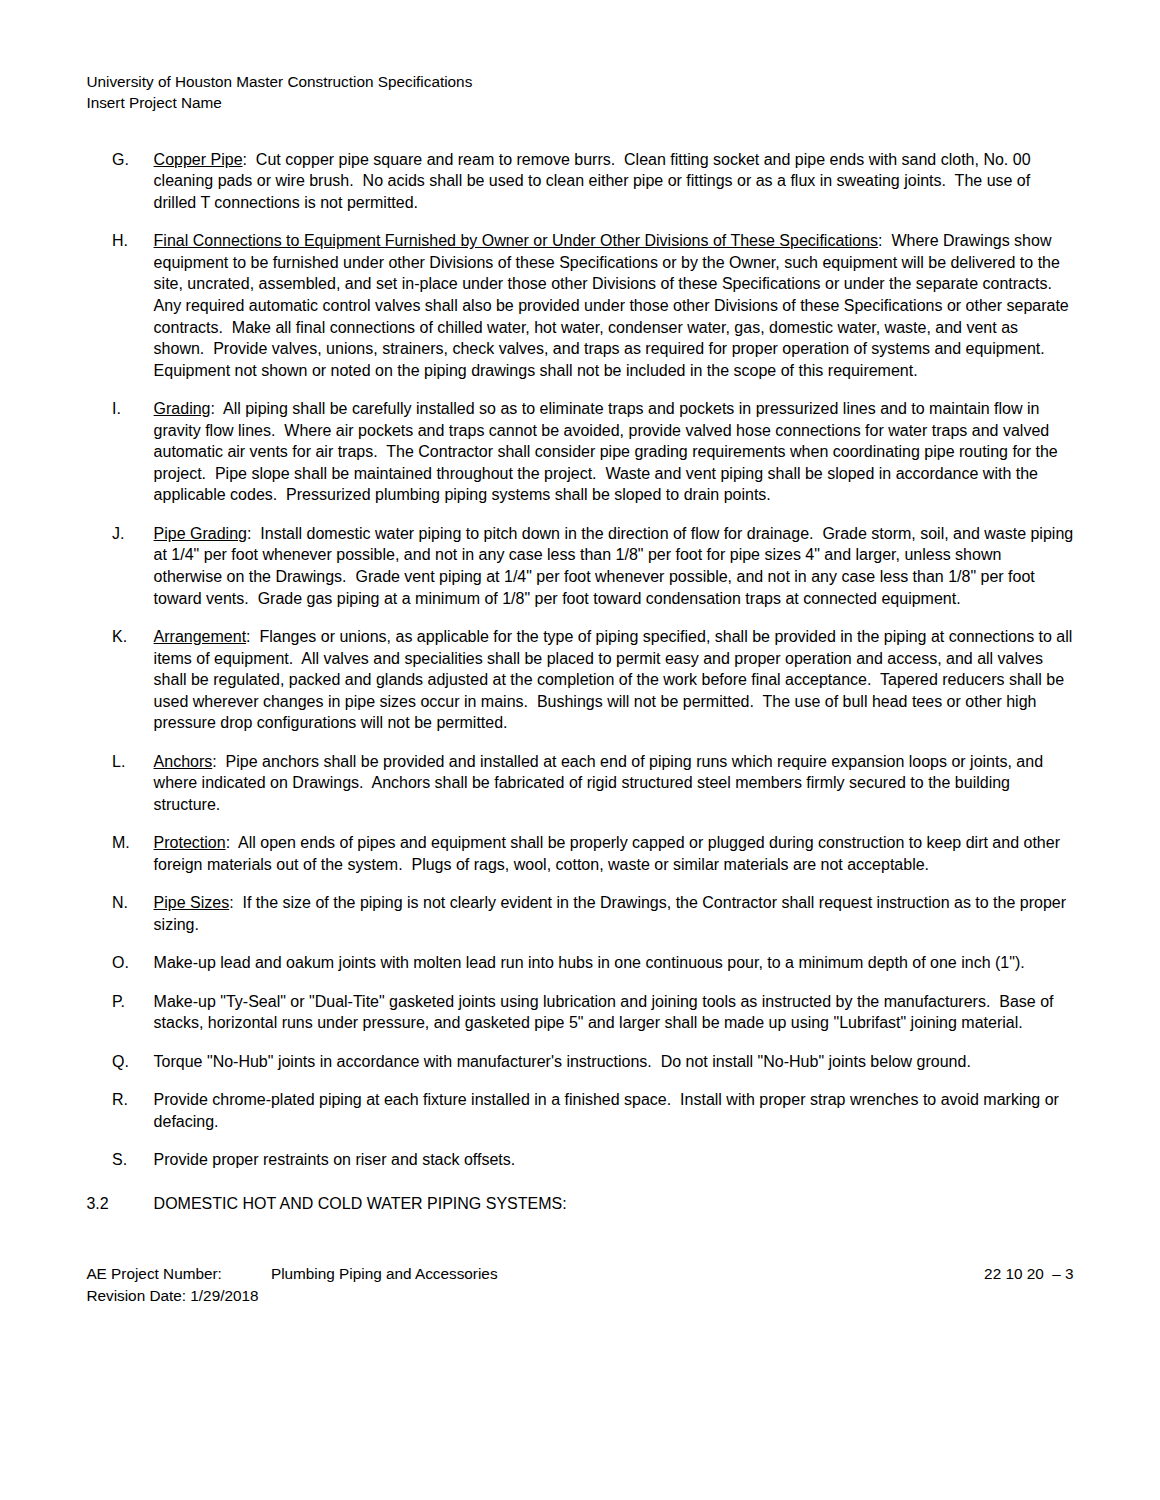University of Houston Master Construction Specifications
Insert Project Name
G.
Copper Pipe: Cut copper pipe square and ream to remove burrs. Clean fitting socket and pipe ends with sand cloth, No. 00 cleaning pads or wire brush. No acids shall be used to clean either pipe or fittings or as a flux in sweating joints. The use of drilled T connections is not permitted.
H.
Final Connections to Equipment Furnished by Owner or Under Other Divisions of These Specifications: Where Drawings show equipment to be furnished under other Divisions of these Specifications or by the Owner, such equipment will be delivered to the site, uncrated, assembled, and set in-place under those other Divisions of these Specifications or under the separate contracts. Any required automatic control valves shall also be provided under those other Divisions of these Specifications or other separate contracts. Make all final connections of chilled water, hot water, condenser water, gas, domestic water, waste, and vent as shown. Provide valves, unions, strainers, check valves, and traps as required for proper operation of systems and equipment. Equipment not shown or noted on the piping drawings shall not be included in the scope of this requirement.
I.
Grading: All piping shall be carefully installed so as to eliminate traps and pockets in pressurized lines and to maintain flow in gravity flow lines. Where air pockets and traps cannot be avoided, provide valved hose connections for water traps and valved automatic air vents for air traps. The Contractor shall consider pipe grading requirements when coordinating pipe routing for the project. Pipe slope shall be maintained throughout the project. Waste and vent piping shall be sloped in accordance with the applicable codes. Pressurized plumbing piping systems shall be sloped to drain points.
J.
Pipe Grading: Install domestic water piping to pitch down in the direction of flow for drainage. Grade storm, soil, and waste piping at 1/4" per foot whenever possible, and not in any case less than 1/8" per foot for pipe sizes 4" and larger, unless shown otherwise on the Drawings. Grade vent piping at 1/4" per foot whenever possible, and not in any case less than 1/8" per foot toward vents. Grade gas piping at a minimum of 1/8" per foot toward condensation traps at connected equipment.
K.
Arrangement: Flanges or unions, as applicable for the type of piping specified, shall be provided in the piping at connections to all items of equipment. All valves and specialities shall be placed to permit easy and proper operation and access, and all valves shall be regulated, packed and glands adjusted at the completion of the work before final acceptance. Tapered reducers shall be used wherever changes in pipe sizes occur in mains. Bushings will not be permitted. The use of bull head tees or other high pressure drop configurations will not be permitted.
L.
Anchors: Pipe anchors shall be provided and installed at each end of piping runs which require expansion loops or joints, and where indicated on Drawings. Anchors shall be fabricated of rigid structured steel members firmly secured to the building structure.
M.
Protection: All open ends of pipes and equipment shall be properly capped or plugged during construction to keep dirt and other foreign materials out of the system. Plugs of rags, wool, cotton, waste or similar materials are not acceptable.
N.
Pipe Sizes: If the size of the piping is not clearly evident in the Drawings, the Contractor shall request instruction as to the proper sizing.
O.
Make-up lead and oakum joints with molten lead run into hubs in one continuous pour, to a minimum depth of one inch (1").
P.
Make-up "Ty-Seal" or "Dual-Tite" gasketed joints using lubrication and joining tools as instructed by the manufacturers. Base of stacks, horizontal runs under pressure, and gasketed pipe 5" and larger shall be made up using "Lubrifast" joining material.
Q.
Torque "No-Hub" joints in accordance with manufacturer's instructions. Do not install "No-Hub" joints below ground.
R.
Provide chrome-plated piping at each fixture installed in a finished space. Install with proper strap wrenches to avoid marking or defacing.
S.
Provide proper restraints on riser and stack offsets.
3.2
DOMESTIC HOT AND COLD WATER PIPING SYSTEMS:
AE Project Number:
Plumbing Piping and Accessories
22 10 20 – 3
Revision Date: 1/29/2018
##########
Please find how many lines in the records hold "each", then give that number with nothing else.

• _OUTPUT BELOW_
2